start ENTRIES PROVIDED

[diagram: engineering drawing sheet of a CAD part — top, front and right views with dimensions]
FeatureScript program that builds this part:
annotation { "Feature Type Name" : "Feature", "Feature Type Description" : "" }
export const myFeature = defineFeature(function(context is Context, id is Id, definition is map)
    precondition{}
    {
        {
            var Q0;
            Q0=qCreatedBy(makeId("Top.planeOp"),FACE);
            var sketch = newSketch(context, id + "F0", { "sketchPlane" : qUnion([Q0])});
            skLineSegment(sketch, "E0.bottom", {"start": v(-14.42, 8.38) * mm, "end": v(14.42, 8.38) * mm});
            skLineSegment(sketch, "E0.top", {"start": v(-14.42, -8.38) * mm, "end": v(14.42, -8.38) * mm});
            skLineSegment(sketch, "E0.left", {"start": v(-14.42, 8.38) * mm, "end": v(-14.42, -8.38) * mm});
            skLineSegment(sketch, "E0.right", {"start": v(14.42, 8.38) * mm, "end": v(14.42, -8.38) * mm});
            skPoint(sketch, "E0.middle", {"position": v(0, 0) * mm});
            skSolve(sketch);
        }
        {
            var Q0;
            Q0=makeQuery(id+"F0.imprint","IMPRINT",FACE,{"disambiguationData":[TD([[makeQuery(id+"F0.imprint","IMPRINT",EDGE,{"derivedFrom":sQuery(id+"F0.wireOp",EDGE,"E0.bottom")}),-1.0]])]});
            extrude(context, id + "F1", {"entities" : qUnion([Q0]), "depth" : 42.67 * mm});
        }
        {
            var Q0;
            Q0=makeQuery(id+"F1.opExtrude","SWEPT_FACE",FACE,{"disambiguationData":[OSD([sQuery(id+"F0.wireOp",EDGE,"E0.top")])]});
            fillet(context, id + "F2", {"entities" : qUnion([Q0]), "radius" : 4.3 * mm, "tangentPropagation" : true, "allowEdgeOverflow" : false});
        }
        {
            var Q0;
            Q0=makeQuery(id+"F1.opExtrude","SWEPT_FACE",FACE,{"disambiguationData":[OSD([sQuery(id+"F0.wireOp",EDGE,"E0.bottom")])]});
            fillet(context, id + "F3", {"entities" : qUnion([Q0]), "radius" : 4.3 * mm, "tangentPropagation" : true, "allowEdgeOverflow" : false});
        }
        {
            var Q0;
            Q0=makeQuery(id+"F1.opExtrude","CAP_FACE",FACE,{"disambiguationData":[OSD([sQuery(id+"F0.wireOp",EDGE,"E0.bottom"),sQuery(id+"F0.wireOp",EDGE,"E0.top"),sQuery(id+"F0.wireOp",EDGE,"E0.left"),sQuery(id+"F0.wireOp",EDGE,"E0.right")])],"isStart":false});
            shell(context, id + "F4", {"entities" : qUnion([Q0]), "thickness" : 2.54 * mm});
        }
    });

end ENTRIES PROVIDED
start ENTRIES PROVIDED

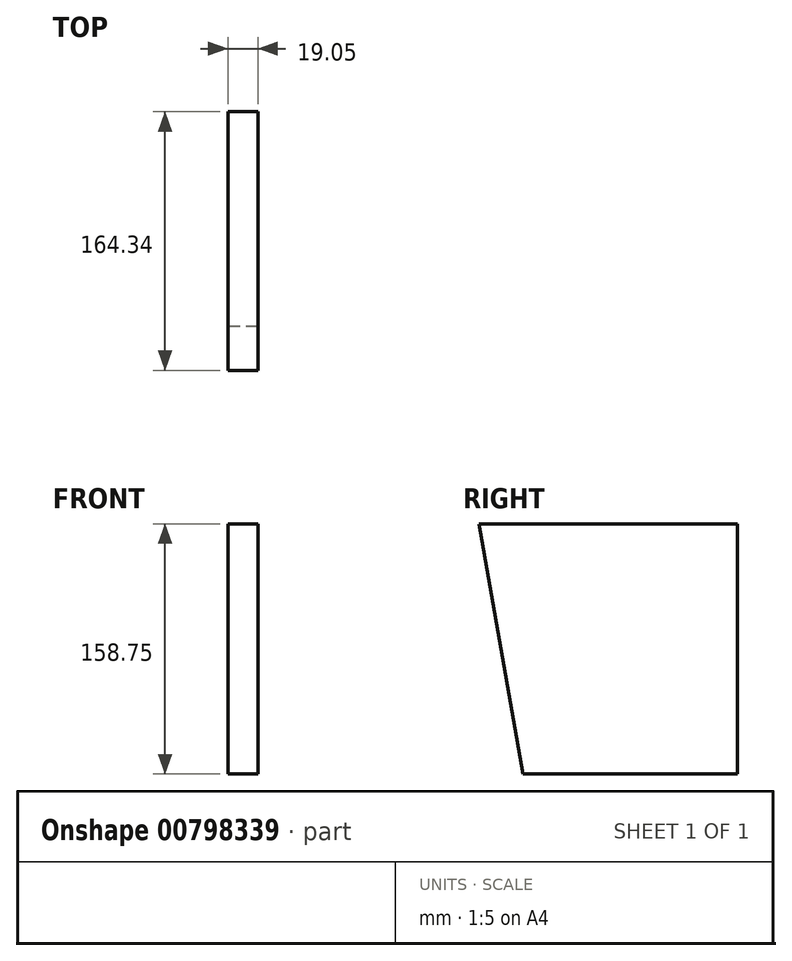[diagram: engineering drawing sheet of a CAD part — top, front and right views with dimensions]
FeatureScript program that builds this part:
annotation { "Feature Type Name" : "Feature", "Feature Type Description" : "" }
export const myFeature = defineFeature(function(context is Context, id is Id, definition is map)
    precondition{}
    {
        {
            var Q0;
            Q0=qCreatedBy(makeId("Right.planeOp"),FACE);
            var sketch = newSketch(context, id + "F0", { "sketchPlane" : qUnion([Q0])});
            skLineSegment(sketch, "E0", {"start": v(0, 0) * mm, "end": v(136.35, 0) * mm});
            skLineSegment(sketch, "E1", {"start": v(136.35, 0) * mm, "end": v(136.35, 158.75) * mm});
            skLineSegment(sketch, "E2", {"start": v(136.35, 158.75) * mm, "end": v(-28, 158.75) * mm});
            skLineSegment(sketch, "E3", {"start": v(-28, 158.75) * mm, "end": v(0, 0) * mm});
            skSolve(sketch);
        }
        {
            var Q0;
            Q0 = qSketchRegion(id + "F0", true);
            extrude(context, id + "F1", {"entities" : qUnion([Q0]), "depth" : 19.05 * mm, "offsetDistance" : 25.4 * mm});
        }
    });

end ENTRIES PROVIDED

Please pull out every line of the entries above that contains the string "radius", matching case exactly.

            fillet(context, id + "F2", {"entities" : qUnion([Q0]), "radius" : 4.3 * mm, "tangentPropagation" : true, "allowEdgeOverflow" : false});
            fillet(context, id + "F3", {"entities" : qUnion([Q0]), "radius" : 4.3 * mm, "tangentPropagation" : true, "allowEdgeOverflow" : false});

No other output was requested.